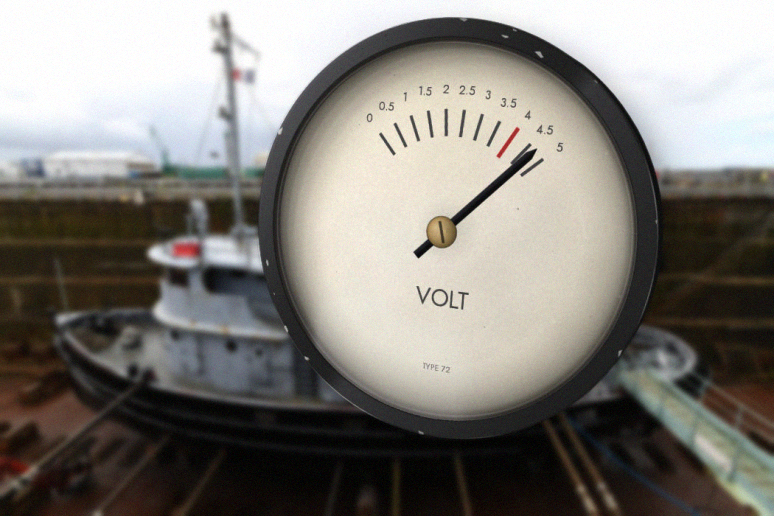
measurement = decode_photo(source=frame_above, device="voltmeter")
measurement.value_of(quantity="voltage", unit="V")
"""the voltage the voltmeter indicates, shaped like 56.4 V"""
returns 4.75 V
---
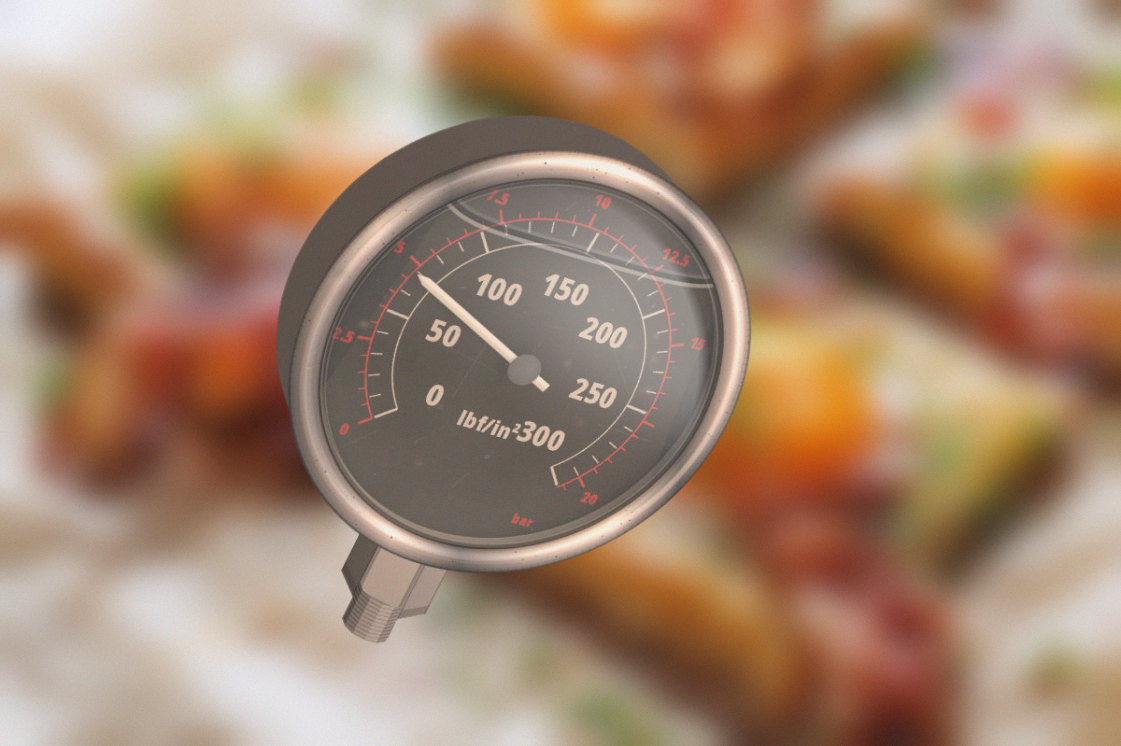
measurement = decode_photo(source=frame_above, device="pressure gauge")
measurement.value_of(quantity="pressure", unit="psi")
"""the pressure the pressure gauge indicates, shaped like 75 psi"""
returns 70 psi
--
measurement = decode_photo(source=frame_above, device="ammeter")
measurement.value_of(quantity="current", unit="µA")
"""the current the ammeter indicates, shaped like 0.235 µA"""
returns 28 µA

- Job -
Pull out every line above that contains the word "unit", and copy each one unchanged.

- Finished exercise -
measurement.value_of(quantity="voltage", unit="V")
measurement.value_of(quantity="pressure", unit="psi")
measurement.value_of(quantity="current", unit="µA")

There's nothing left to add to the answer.